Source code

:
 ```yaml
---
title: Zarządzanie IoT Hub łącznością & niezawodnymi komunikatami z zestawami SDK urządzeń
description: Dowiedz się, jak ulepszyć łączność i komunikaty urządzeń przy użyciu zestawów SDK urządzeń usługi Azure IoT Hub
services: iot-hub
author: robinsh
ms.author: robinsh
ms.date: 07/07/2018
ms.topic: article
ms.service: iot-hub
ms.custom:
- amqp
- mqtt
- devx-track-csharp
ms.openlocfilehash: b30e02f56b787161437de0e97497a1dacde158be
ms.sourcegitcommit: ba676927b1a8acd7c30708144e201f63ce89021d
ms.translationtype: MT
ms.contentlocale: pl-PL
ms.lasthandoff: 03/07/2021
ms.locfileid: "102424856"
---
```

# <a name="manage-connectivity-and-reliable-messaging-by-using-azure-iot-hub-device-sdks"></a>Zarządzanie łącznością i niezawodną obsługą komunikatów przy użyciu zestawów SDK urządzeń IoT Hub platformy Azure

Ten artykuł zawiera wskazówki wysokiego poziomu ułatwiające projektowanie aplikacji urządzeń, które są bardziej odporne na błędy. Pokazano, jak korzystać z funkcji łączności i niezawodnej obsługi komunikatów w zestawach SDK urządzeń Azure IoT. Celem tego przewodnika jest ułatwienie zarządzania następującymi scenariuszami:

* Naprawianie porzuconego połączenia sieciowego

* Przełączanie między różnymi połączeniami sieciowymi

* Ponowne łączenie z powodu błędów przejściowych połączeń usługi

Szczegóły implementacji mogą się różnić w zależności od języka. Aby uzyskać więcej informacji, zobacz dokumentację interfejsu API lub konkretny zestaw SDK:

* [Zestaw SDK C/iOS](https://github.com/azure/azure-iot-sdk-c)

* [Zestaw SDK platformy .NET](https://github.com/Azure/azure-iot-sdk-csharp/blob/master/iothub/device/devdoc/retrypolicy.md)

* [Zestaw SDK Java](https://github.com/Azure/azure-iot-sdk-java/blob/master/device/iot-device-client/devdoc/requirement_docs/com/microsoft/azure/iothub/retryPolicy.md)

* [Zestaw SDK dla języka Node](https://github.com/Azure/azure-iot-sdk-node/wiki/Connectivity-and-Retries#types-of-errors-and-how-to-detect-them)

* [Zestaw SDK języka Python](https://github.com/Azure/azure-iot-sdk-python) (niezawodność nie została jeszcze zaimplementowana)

» Assigned task
Reproduce the listing above word for word.

» Exercise solution
Source code

:
 ```yaml
---
title: Zarządzanie IoT Hub łącznością & niezawodnymi komunikatami z zestawami SDK urządzeń
description: Dowiedz się, jak ulepszyć łączność i komunikaty urządzeń przy użyciu zestawów SDK urządzeń usługi Azure IoT Hub
services: iot-hub
author: robinsh
ms.author: robinsh
ms.date: 07/07/2018
ms.topic: article
ms.service: iot-hub
ms.custom:
- amqp
- mqtt
- devx-track-csharp
ms.openlocfilehash: b30e02f56b787161437de0e97497a1dacde158be
ms.sourcegitcommit: ba676927b1a8acd7c30708144e201f63ce89021d
ms.translationtype: MT
ms.contentlocale: pl-PL
ms.lasthandoff: 03/07/2021
ms.locfileid: "102424856"
---
```

# <a name="manage-connectivity-and-reliable-messaging-by-using-azure-iot-hub-device-sdks"></a>Zarządzanie łącznością i niezawodną obsługą komunikatów przy użyciu zestawów SDK urządzeń IoT Hub platformy Azure

Ten artykuł zawiera wskazówki wysokiego poziomu ułatwiające projektowanie aplikacji urządzeń, które są bardziej odporne na błędy. Pokazano, jak korzystać z funkcji łączności i niezawodnej obsługi komunikatów w zestawach SDK urządzeń Azure IoT. Celem tego przewodnika jest ułatwienie zarządzania następującymi scenariuszami:

* Naprawianie porzuconego połączenia sieciowego

* Przełączanie między różnymi połączeniami sieciowymi

* Ponowne łączenie z powodu błędów przejściowych połączeń usługi

Szczegóły implementacji mogą się różnić w zależności od języka. Aby uzyskać więcej informacji, zobacz dokumentację interfejsu API lub konkretny zestaw SDK:

* [Zestaw SDK C/iOS](https://github.com/azure/azure-iot-sdk-c)

* [Zestaw SDK platformy .NET](https://github.com/Azure/azure-iot-sdk-csharp/blob/master/iothub/device/devdoc/retrypolicy.md)

* [Zestaw SDK Java](https://github.com/Azure/azure-iot-sdk-java/blob/master/device/iot-device-client/devdoc/requirement_docs/com/microsoft/azure/iothub/retryPolicy.md)

* [Zestaw SDK dla języka Node](https://github.com/Azure/azure-iot-sdk-node/wiki/Connectivity-and-Retries#types-of-errors-and-how-to-detect-them)

* [Zestaw SDK języka Python](https://github.com/Azure/azure-iot-sdk-python) (niezawodność nie została jeszcze zaimplementowana)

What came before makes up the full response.